Religious liberty and free speech are among Americans’ personal freedoms potentially imperiled along with government overreach during the coronavirus pandemic, Supreme Court Justice Samuel Alito warned Thursday.
“Tolerance for opposing views is now in short supply,” Alito added in a virtual keynote speech to a conference of the conservative Federalist Society, in which he referenced the current state of discourse in the nation’s law schools and the “broader academic community.”
Many recent law school graduates claim they face “harassment” and “retaliation” for any views that depart “from law school orthodoxy,” Alito said.
“In certain quarters religious liberty has fast become a disfavored right,” he said. “For many today, religious liberty is not a cherished freedom. It’s often just an excuse for bigotry and it can’t be tolerated even when there’s no evidence that anybody has been harmed.”

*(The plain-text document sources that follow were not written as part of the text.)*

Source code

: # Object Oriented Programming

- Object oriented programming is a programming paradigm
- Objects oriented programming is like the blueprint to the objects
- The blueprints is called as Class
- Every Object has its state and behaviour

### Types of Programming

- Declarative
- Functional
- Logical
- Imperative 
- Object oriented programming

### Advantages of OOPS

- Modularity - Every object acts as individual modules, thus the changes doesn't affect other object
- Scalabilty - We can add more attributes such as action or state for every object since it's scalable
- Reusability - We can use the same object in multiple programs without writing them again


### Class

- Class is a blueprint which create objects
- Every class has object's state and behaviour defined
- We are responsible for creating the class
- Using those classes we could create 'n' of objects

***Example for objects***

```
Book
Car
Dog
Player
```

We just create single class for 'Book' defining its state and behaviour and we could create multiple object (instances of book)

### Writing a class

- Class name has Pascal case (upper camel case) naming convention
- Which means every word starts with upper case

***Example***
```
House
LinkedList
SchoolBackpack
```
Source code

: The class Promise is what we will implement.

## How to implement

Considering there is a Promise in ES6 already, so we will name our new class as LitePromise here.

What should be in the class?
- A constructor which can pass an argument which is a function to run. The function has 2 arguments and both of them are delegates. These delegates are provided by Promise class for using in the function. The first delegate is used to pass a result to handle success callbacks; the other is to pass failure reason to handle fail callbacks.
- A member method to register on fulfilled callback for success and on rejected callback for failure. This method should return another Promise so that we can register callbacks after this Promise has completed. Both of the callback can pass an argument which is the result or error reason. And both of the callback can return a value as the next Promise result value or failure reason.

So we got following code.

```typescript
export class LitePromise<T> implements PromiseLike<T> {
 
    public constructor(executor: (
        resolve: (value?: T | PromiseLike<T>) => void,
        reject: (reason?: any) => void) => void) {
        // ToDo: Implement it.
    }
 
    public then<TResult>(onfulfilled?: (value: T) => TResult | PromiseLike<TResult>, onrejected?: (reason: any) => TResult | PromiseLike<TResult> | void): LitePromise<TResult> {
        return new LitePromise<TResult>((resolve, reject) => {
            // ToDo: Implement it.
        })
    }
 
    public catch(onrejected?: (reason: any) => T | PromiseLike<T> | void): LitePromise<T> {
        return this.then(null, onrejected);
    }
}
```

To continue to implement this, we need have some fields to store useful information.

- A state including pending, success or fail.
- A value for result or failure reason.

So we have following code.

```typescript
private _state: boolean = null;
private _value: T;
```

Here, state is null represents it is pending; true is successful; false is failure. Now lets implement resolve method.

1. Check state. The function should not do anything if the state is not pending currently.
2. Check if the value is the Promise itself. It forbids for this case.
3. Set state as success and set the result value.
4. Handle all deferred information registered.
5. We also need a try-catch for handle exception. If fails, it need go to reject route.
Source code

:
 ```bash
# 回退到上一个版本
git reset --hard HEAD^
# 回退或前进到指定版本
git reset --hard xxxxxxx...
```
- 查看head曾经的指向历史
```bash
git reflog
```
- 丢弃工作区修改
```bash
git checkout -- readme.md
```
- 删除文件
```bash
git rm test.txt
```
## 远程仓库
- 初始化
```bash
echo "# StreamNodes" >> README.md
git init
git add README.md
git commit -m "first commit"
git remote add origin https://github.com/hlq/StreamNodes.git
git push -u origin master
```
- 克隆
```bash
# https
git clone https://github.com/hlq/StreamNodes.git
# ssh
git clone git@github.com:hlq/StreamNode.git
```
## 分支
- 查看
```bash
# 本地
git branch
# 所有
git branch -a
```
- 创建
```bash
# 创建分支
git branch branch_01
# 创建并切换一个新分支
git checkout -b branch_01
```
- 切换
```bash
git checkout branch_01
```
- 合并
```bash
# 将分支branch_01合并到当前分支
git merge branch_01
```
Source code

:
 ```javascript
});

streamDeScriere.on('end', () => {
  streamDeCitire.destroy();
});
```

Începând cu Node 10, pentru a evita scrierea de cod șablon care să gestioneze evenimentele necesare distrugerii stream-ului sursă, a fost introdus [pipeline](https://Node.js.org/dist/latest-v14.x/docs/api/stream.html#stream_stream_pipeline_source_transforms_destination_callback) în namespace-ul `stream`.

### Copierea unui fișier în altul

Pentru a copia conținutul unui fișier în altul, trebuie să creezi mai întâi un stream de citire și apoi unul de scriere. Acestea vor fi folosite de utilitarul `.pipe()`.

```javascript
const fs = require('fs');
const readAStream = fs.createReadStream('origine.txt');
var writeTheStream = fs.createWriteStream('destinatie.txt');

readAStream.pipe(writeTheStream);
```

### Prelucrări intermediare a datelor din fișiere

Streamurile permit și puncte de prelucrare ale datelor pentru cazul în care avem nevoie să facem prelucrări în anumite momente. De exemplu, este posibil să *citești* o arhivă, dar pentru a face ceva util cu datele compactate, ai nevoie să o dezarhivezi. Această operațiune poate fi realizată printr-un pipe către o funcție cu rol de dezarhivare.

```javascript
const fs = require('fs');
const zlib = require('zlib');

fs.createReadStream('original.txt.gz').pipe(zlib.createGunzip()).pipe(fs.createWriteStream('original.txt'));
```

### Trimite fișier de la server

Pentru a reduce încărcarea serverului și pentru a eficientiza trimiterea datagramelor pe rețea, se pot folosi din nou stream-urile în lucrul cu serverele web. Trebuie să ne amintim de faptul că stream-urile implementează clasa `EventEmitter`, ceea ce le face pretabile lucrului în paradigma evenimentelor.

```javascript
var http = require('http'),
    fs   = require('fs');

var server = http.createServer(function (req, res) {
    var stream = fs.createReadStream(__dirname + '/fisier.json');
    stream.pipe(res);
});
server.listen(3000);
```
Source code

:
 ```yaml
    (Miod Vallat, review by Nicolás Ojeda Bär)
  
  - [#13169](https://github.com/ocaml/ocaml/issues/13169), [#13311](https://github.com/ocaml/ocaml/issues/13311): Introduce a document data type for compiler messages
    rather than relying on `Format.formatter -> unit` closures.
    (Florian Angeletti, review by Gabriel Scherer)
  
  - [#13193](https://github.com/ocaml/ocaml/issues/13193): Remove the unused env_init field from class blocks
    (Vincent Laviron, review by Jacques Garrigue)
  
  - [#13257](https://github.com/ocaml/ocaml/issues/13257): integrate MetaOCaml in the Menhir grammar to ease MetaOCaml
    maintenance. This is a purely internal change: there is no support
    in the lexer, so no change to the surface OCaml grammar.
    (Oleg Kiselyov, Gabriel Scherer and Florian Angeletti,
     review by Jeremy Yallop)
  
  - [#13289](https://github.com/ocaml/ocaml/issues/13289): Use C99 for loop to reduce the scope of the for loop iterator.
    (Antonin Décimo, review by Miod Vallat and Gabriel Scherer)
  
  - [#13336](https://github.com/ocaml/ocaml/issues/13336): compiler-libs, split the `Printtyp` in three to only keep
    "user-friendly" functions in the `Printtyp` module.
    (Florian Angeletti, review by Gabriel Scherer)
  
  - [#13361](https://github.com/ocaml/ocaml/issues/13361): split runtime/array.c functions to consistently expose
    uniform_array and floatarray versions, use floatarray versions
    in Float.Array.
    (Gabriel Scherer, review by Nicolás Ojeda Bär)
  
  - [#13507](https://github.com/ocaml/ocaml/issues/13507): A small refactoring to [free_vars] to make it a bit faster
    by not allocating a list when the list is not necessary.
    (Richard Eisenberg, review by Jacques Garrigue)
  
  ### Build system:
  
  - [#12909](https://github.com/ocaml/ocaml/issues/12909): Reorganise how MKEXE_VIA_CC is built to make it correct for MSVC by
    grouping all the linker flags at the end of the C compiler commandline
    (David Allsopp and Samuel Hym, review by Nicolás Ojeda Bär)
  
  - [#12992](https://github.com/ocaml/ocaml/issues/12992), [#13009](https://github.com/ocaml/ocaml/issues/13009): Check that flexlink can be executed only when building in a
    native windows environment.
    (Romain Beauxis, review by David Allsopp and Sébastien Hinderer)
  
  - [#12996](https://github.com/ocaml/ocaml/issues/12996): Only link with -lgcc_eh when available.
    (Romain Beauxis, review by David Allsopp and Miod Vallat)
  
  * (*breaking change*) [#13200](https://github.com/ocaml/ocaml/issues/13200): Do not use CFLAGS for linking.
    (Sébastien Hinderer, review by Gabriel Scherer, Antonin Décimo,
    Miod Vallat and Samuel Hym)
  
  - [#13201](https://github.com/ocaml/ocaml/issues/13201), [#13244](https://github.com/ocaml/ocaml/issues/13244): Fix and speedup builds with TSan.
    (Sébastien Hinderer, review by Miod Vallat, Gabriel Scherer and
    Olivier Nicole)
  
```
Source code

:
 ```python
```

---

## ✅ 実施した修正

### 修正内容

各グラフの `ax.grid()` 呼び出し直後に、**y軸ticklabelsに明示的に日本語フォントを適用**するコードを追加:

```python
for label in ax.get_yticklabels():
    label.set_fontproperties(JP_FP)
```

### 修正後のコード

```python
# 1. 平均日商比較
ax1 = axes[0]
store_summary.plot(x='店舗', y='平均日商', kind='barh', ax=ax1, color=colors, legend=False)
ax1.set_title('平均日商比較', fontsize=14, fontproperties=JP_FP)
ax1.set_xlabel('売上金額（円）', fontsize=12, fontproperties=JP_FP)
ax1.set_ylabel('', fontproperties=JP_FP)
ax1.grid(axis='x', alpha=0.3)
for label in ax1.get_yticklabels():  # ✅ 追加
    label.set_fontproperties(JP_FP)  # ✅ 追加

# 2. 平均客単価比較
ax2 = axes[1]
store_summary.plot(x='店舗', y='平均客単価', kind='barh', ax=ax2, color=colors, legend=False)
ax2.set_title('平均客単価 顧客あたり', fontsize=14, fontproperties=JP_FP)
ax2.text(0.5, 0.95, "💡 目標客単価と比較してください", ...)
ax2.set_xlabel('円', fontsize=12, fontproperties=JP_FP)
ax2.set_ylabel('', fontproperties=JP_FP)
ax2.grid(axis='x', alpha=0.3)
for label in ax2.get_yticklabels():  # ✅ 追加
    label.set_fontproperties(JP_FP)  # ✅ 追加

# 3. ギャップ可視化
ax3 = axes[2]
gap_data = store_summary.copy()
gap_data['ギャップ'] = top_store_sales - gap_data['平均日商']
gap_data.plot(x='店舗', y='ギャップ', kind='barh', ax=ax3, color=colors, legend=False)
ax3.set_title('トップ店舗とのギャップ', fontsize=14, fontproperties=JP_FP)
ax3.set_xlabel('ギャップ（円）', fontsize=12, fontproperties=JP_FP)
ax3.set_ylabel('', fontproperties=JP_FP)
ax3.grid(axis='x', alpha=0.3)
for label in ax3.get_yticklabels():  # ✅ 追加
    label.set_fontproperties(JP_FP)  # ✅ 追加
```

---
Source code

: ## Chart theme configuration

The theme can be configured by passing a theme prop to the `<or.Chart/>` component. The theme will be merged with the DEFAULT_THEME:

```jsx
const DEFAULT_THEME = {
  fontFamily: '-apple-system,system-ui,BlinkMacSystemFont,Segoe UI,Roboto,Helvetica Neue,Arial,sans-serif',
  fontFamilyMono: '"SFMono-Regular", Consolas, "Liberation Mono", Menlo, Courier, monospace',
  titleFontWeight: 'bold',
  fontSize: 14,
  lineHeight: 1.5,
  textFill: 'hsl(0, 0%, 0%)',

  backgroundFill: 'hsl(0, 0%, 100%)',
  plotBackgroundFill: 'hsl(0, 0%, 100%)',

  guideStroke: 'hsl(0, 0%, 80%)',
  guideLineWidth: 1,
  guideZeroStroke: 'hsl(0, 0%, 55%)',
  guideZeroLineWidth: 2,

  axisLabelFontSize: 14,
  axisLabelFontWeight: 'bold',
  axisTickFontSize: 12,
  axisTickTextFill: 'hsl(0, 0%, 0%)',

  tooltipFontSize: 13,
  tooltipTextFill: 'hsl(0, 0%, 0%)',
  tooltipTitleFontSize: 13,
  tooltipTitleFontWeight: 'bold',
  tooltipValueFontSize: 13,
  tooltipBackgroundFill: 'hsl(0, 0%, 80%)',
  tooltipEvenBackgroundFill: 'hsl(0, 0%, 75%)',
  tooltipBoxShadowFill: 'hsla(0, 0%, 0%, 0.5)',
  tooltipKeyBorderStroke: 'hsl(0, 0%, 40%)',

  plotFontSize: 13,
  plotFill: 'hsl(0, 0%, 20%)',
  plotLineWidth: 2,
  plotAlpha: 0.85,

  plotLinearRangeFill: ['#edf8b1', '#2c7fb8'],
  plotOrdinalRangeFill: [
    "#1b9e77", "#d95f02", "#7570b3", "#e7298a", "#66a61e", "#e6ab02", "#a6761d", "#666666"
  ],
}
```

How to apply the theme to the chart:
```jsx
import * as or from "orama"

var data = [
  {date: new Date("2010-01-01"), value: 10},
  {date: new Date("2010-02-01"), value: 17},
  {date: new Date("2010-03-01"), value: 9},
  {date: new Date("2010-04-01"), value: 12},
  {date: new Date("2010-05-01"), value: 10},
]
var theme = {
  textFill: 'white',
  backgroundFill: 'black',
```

He cited the Supreme Court cases of the Little Sisters of the Poor, an order of Roman Catholic nuns who were exempted from a requirement to provide birth control coverage to employees and Colorado baker who was allowed to refuse service to a gay couple for their wedding, Fox reported.
No employees with the Little Sisters of the Poor asked for birth control coverage and the gay couple was given a free cake by another shop and had celebrity chefs jump to their defense, he said.
“The question we face is whether our society will be inclusive enough to tolerate people with unpopular religious beliefs,” he added, saying Christians deserve the same protections as the any of the religious minority groups in cases over which has presided throughout the years.